The next morning, we ate breakfast and headed out on the paddle boards again. It was a windy day, which isn’t ideal for any kind of fishing, but especially saltwater flats fishing. Eventually we managed to find a protected bay and spotted some Bonefish. Aaron made a few casts and connected with another nice bone.  I was beginning to get an eye for them too, and the next Bonefish I spotted ate my small crab fly with force. The fight in this fish totally took me off guard, I knew that it wasn’t big, but it fought like some of the biggest trout I had ever landed. After a few minutes, I was able to get it in and I jumped in the water to take the fly out of its mouth.

Fishing for Bonefish has to be one of the most satisfying types of fishing there is. They aren’t easy to catch, but if your fly is presented decently, they will aggressively take your fly and that fight is unlike any other fish pound for pound. I was happy to spend the whole week catching these silver ghosts.

Aaron had another ghost on his mind–Permit. He had caught a couple of small Permit with a guide on each of his previous trips to Belize but had never landed a big one. And the idea of landing a big Permit “DIY” was consuming him. But despite being told there had been a lot of Permit around lately, we hadn’t seen anything. We covered a lot of water with no luck. This is when I really started to understand the appeal of those Belizian Belikins.

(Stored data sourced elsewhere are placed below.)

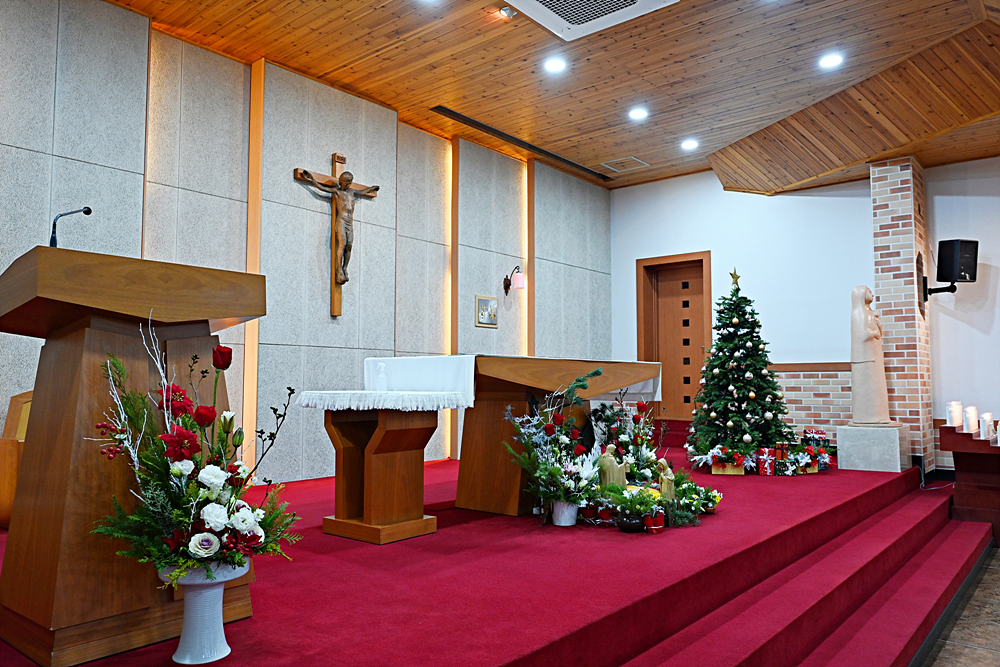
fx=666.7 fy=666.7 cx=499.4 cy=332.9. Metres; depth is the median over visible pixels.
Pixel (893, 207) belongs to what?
brick pillar
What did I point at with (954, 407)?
candle
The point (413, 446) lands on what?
side table
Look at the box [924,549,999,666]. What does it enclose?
floor
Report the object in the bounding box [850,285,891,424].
statue
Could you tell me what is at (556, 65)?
ceiling light
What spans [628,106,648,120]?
ceiling light
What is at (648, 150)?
ceiling
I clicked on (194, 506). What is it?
flower arrangement
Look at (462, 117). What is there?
ceiling recess
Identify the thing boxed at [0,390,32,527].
wooden chair
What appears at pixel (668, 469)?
figurine
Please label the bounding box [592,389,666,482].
flower arrangement
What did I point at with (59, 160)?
left wall
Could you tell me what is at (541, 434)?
flower arrangement
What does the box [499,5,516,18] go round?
ceiling light
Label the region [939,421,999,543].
wooden stand
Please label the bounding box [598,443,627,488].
figurine
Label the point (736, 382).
christmas tree
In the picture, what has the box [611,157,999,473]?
white wall
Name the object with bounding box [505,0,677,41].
air conditioner vent
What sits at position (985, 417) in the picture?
candle
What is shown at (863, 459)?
pedestal
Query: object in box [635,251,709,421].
door
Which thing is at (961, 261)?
speaker
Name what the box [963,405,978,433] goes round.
candle
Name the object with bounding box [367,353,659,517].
altar
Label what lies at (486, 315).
picture
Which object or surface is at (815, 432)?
gift box
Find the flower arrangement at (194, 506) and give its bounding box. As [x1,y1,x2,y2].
[91,318,300,584]
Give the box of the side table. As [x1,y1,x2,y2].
[305,391,467,544]
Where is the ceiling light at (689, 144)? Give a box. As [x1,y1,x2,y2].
[680,138,698,150]
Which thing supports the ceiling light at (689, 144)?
in the ceiling
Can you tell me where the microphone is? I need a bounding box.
[49,206,92,247]
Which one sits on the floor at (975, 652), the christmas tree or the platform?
the platform
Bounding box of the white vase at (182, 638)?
[158,561,245,663]
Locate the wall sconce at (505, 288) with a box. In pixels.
[502,265,525,297]
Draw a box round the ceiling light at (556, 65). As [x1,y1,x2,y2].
[543,56,566,73]
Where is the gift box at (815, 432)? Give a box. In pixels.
[803,428,829,469]
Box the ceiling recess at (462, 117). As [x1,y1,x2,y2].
[432,105,610,179]
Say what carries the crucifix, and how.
attached to the left wall at (59, 160)
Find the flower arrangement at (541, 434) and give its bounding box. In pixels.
[504,368,604,524]
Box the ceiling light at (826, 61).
[818,52,842,69]
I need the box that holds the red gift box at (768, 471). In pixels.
[757,446,773,474]
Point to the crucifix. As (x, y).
(341, 183)
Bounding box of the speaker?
[923,238,978,303]
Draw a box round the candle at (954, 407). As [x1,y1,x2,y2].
[947,400,962,427]
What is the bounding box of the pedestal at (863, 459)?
[834,422,909,471]
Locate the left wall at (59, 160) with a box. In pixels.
[0,0,608,491]
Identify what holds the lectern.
on the platform
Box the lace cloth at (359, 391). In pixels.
[293,389,473,412]
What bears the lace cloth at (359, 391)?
on the side table
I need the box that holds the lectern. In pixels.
[0,248,270,663]
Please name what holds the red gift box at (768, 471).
on the platform
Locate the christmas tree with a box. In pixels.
[686,263,797,468]
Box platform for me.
[0,441,989,666]
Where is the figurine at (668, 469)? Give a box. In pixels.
[655,457,676,501]
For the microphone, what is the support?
on the lectern
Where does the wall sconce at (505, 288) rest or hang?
attached to the left wall at (59, 160)
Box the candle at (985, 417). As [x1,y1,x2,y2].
[980,413,994,440]
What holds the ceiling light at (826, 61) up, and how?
in the ceiling
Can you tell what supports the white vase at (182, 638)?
on the platform
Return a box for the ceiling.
[104,0,999,191]
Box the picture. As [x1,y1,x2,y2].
[475,295,498,327]
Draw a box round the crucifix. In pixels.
[295,151,381,317]
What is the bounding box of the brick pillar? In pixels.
[870,157,935,470]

And then, on our way back to camp, as the sun was setting, we saw them.  Two or three Permit tails were sticking out of the water, as their noses were buried in the sand digging for crabs. We tried to be as stealthy as possible, but we quickly learned that it’s pretty damn hard being stealthy on a paddle board. You had to put your oar down between your feet, pick up the anchor and thread it through a narrow hole, and then get your rod out. By this time the Permit had heard us clunking around and were moving away from us. Permit have a reputation of being one of the hardest and most elusive fish to catch and I was beginning to see why.

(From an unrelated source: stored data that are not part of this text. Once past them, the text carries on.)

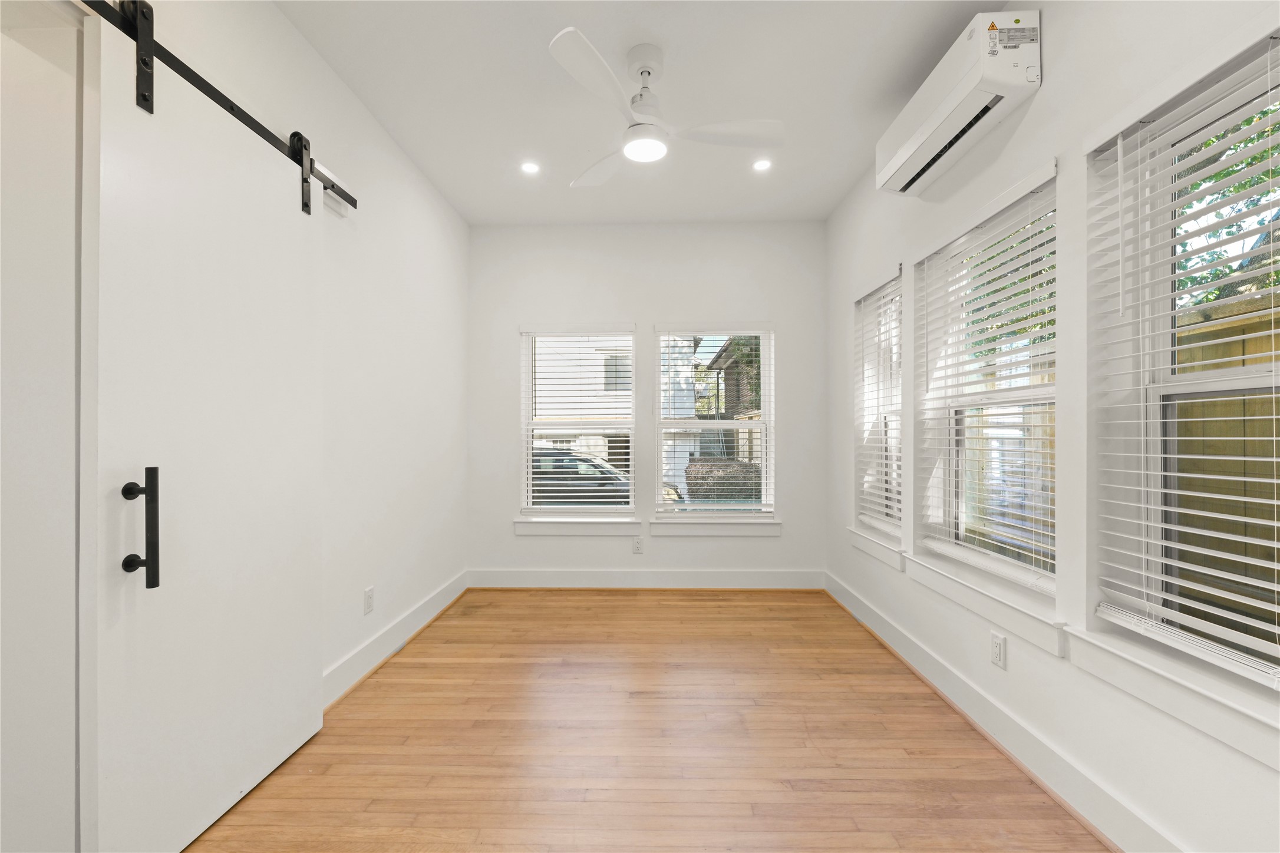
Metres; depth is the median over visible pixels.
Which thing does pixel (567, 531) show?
window sill
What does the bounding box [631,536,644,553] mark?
wall socket
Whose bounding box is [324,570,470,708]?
baseboard
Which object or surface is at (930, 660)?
baseboard
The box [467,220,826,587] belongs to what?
back wall
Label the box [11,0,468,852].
left wall
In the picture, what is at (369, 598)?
wall socket
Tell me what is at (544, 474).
car
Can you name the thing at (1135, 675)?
window sill
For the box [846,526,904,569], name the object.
window sill
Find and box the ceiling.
[272,0,1008,227]
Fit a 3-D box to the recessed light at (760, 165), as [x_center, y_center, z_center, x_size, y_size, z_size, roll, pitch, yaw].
[0.735,-1.573,2.983,0.126,0.010,0.129,0,0,1]
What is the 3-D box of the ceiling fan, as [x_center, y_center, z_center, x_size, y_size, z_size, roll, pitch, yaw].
[0.074,-1.373,2.122,0.930,0.425,0.920,0,0,1]
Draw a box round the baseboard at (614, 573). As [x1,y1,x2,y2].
[468,568,823,588]
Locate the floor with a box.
[184,587,1111,852]
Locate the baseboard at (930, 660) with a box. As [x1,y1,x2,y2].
[823,569,1183,852]
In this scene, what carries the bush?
on the ground
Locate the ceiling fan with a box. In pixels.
[546,27,778,187]
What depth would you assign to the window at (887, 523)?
3.15 m
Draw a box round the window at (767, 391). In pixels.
[652,322,774,520]
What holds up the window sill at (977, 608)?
attached to the right wall at (1051, 85)
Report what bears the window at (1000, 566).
in the right wall at (1051, 85)
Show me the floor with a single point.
(464, 667)
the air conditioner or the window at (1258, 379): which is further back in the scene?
the air conditioner
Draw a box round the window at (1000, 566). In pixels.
[912,166,1057,618]
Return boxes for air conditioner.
[876,8,1043,195]
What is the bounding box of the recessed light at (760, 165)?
[751,157,772,171]
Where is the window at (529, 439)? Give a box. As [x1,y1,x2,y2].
[518,324,636,521]
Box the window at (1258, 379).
[1089,30,1279,721]
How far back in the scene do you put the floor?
1.89 m
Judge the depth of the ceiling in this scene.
2.33 m
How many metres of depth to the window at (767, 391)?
3.90 m
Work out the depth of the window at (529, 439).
3.95 m
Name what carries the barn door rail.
attached to the left wall at (422, 185)
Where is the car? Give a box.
[532,448,683,506]
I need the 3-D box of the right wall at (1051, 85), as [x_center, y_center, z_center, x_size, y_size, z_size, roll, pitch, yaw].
[1.491,-0.212,1.391,0.179,2.828,5.090,0,0,1]
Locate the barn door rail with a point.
(234, 113)
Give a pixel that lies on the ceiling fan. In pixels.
(609, 83)
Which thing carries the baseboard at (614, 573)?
attached to the back wall at (642, 314)
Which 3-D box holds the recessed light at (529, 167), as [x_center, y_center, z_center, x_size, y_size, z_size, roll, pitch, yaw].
[-0.664,-1.574,3.019,0.130,0.011,0.132,0,0,1]
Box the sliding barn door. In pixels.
[84,4,325,852]
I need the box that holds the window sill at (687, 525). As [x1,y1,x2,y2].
[647,516,780,535]
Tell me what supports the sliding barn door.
hanging from the barn door rail
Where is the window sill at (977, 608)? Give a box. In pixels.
[905,550,1063,657]
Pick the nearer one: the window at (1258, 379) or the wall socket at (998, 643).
the window at (1258, 379)
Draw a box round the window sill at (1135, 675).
[1059,621,1279,770]
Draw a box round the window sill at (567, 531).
[512,516,639,535]
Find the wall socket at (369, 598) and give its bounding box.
[363,585,374,614]
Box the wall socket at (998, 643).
[990,631,1007,668]
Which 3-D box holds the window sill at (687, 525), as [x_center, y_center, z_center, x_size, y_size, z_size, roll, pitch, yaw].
[0.570,0.753,3.814,1.005,0.127,0.121,0,0,1]
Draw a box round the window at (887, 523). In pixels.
[852,265,904,553]
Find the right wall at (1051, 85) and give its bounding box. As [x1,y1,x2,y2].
[826,0,1279,852]
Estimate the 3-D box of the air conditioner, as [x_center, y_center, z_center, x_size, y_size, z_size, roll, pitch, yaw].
[1.288,-1.299,2.082,0.209,0.291,0.804,0,0,1]
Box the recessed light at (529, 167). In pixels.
[519,160,540,174]
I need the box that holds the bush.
[685,457,763,502]
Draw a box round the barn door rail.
[82,0,357,209]
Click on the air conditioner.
(907, 152)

The next two days were exact repeats. We wouldn’t see any Permit until paddling back to camp at the end of the day, when we would see this same group, in the same spot. We got better at sneaking up one them each day, but to no avail. I was convinced these fish had our number–they knew we were going to be there each evening and knew better than to eat our flies.

 

The last day we were there, we decided to forget about the damn Permit and just have fun catching Bonefish. And so we spent the day catching bones and drinking the Belikins that were packed in our coolers. It was a great day. I was more than content. But I could tell Aaron was a little bit disappointed he hadn’t been able to connect with one of those big Permits. We had had our shots, that’s for sure, it just didn’t happen. Just before heading back to camp, Aaron got into a nice boner that took him for a ride. I watched him fight the fish and then decided to paddle down a ways looking for a bone of my own. But then – I saw them–those prodigal Permit. I knew this was my last chance at catching one, so I took my time. I got off my paddle board and crept in the water slowly.

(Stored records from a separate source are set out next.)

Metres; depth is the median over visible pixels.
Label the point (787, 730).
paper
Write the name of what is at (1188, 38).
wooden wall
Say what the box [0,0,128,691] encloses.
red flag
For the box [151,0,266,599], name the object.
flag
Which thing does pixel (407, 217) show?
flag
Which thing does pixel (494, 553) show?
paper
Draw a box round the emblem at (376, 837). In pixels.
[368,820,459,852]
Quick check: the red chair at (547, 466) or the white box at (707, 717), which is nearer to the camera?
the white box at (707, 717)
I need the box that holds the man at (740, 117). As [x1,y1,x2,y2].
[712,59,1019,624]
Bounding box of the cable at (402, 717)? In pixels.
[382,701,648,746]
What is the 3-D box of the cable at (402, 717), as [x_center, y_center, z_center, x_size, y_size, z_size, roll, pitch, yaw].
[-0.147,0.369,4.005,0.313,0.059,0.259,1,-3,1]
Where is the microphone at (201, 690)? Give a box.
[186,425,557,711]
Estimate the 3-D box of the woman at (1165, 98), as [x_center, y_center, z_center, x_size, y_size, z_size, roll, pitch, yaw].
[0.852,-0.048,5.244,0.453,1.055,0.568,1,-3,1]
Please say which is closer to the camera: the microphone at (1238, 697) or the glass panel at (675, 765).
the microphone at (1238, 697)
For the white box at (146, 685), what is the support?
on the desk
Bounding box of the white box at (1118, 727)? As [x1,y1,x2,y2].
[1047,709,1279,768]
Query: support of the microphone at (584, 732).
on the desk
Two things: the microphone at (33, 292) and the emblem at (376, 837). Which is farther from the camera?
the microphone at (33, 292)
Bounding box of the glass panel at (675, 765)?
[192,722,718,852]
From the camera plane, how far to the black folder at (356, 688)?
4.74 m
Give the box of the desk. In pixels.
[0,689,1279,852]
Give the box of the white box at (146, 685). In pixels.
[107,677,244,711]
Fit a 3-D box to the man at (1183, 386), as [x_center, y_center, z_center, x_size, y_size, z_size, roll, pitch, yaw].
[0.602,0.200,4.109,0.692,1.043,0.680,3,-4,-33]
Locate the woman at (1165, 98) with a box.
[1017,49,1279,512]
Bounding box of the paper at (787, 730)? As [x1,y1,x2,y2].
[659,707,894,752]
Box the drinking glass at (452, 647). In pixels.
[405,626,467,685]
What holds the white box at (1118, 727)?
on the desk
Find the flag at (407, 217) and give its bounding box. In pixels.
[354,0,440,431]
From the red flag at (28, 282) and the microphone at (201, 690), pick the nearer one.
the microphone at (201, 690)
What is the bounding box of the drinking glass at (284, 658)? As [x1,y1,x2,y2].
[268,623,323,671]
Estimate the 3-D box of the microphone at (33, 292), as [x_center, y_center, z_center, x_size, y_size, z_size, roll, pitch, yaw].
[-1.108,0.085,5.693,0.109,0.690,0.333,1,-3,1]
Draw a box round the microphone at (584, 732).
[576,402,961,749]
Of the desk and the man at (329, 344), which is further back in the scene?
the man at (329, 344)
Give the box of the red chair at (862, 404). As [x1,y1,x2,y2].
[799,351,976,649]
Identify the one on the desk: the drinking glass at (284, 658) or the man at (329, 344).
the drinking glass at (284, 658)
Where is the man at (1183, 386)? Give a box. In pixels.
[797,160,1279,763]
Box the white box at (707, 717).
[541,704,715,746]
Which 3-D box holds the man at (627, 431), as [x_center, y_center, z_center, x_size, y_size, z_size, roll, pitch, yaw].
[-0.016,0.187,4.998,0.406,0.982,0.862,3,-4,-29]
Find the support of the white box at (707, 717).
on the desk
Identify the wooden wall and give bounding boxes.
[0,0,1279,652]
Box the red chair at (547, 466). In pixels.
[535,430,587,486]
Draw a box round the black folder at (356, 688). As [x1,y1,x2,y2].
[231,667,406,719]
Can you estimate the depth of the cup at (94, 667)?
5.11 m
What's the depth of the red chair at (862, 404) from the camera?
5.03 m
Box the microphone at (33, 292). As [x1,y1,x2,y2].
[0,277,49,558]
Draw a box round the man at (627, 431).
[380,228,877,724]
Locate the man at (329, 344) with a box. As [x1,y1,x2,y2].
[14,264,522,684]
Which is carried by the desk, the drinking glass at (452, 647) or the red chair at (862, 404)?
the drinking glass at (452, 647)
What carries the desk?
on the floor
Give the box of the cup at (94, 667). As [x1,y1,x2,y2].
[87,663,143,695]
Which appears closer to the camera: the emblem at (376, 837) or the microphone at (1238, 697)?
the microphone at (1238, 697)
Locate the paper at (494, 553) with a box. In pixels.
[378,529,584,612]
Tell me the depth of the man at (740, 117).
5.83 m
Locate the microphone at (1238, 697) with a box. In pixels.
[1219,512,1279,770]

I was getting close to casting range, when Aaron landed his Bonefish and then began paddling out towards me.  I pointed to the permit and his eyes went wide. He anchored up but graciously let me stalk them because I had spotted them first. I finally got within casting range and made one cast. It was ahead of them, so I let the fly sink. I can’t say for sure, but something I did must have spooked them because the next thing I knew, they were off.  And they were headed right for Aaron.

Aaron got his rod out, made one cast, and the next thing we knew his line was screeching out of his reel. Even though I had blown my chance, the joy and excitement of Aaron hooking up was as if I had hooked into it myself.  After fifteen or so minutes of some of the hardest fight in a fish I had ever seen, Aaron was able to get the Permit close enough for me to grab. This was an incredible fish and I was so pumped to have just helped Aaron get the big Permit he had been dreaming of for months. Back at camp we celebrated with Jeff and the crew with a Rum toast… Or three.